BismillaharRahmanirRahim
wa alaykum asalaam. Alperen, welcome to you! Good comment please, feel free to comment anytime.
-Saifuddin
Nice post.
I bookmarked you.
http://info5stars.blogspot.com/
Asalamwalaikum all
Heba is doing a good job talking about sex between husband and wives. . Its a eye opener for most of us.
There are things like oral sex i thot was wrong just hearing from friends and colleagues but didnt know that it was like there…….. u know what i mean. some of us are blind and we shud thank if someone out there has studied and is ready to share with other women and saving alot of marriages from breaking instead of appretiating, i think it is very wrong of others to call it AL CRAP!!!!!
Wasalam Keep up the good work Hebo we need more people like u to enlighten us on issues we are to afraid to ask and end up losing everything.
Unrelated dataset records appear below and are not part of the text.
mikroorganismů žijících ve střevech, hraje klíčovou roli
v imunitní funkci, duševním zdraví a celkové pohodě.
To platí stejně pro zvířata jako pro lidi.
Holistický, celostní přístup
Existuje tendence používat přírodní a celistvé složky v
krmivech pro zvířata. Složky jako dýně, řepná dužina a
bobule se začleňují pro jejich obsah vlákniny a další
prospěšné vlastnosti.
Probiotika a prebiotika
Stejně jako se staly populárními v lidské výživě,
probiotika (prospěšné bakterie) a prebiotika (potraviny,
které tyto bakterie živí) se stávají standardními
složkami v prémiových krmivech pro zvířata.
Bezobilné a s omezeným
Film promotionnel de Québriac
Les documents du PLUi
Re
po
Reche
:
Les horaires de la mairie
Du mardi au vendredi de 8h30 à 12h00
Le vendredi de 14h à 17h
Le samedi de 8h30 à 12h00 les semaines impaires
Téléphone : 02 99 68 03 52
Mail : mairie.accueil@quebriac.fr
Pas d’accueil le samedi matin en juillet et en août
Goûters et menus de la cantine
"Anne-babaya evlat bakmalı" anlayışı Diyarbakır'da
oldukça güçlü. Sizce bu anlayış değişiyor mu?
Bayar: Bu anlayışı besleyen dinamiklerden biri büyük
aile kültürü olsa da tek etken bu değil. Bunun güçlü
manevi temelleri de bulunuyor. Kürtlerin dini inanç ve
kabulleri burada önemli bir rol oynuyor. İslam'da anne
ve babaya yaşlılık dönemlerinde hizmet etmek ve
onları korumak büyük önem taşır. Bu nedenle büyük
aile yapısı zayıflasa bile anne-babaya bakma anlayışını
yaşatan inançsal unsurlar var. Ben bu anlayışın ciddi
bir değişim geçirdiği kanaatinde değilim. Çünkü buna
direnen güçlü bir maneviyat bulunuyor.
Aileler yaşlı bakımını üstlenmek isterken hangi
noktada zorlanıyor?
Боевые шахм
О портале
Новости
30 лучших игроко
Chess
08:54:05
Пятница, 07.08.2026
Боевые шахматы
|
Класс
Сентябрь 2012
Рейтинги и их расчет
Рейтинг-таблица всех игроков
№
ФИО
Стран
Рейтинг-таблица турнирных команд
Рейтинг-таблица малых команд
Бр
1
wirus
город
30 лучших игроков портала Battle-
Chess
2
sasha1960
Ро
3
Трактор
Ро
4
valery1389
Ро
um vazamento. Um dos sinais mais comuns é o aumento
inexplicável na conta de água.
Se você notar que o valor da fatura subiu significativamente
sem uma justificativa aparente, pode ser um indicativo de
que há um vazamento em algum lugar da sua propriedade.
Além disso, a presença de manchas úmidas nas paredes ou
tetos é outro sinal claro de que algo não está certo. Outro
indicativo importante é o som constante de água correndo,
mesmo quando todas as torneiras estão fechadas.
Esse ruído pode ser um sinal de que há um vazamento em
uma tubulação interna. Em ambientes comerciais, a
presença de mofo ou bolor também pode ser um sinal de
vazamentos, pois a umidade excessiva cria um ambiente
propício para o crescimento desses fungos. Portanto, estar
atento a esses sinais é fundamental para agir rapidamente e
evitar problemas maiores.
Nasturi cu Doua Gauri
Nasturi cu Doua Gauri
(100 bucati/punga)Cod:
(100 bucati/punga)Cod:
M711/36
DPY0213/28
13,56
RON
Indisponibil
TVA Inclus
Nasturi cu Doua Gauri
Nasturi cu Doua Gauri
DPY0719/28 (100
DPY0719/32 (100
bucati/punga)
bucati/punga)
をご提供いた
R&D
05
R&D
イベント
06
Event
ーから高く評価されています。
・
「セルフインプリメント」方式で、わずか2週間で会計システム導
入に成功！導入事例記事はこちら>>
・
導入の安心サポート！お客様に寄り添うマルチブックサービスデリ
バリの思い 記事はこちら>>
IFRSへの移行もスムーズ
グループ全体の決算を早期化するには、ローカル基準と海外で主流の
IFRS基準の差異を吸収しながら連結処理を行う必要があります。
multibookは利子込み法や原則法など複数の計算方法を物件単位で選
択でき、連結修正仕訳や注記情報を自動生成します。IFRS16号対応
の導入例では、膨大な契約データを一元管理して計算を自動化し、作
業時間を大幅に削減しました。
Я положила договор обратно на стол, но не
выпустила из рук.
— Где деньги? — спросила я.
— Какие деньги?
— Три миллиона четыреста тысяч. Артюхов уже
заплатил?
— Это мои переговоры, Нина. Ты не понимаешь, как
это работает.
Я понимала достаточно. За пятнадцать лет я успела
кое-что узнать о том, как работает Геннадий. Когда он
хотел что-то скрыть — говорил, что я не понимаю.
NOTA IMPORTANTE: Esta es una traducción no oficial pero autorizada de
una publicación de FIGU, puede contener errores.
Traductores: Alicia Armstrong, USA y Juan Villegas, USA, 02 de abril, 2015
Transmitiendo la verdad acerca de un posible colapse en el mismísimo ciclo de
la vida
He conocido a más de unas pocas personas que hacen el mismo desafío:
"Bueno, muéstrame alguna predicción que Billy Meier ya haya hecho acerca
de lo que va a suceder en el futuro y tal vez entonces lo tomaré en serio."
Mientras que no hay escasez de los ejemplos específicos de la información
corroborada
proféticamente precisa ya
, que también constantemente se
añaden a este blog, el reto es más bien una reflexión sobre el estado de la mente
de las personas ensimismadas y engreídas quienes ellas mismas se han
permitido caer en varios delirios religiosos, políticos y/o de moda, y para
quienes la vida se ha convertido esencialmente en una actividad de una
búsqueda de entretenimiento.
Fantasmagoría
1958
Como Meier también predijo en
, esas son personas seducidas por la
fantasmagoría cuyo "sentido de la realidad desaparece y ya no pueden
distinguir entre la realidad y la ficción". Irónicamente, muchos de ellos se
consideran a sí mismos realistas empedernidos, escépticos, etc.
Sex is not a taboo in any religion. But sex is not a public topic to be discussed if you believe in morality. I’m sure that Islam [ a religion i have great respect for] has morality and logic at its base, from my readings. Even I, an atheist, can see how stupid this woman looks for islam, making it look like life is about SEX and nothing else. Let the world starve and people get killed in wars and she worries about sex!!. What about the afterlife that she believes in? is that about sex too? did God create you for experiencing differenent sexual positions?!?!